Fig. 1: A wind map at 300 mb with height contours (in dam) in black, and the fill pattern is the wind (in kts) forecasted for 12 UTC on 2021 April 05. The main feature to focus on is the cutoff feature moving eastward over Washington and Oregon (source: https://www.pivotalweather.com/model.php?m=gfs&p=300wh&rh=2021040518&fh=0&r=conus&dpdt=&mc=)
The 500 mb vorticity map in Figure 2 shows relative vorticity and rising motion. Looking between the 850 mb wind vs the 500 mb wind in Figure 3, the vorticity on the Figure 2 map seems to be shear vorticity. Shear vorticity is caused when air is moving at different speeds at different levels of the atmosphere, and if the shear vorticity is cyclonic shear vorticity, upward vertical motion is likely to occur downstream. Figure 2 confirms this.
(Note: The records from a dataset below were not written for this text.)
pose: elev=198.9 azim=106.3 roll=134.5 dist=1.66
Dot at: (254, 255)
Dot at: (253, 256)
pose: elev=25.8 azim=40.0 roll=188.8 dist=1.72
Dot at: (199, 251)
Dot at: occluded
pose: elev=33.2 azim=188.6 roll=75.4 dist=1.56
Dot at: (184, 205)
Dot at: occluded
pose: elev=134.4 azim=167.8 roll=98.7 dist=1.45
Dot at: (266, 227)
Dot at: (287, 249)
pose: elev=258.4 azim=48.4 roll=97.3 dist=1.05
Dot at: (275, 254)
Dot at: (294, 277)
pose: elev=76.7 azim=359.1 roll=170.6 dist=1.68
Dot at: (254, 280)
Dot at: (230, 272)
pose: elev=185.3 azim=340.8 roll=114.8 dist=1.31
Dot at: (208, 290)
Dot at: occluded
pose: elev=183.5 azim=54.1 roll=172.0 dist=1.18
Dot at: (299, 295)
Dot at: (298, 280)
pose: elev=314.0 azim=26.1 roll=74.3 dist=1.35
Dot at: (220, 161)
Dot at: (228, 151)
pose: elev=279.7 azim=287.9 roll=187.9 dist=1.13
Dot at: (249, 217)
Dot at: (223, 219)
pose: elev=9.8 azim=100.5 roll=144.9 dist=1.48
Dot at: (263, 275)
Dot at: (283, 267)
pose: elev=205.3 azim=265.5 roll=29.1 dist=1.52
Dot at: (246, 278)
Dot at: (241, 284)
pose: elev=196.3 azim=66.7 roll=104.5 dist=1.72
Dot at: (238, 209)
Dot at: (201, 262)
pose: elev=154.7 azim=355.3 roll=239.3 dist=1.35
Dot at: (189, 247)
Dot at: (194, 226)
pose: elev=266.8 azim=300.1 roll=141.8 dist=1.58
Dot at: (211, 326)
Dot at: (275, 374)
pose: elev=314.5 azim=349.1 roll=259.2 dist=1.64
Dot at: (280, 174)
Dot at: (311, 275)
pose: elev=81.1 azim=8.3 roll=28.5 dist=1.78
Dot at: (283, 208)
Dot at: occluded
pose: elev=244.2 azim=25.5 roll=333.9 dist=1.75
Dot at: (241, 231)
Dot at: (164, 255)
The movement of the vorticity into an area, called positive vorticity advection, can lead to strengthening of systems as a result of this upward motion.
Figure 2: ) A map of 500 mb relative vorticity (shaded using the scale listed),wind barbs in knots, 500 mb geopotential height contours in black, and ascent in blue forecasted for 12 UTC on 2021 April 05. (source: http://www.atmos.albany.edu/student/abentley/realtime/standard.php?domain=northamer&variable=rel_vort)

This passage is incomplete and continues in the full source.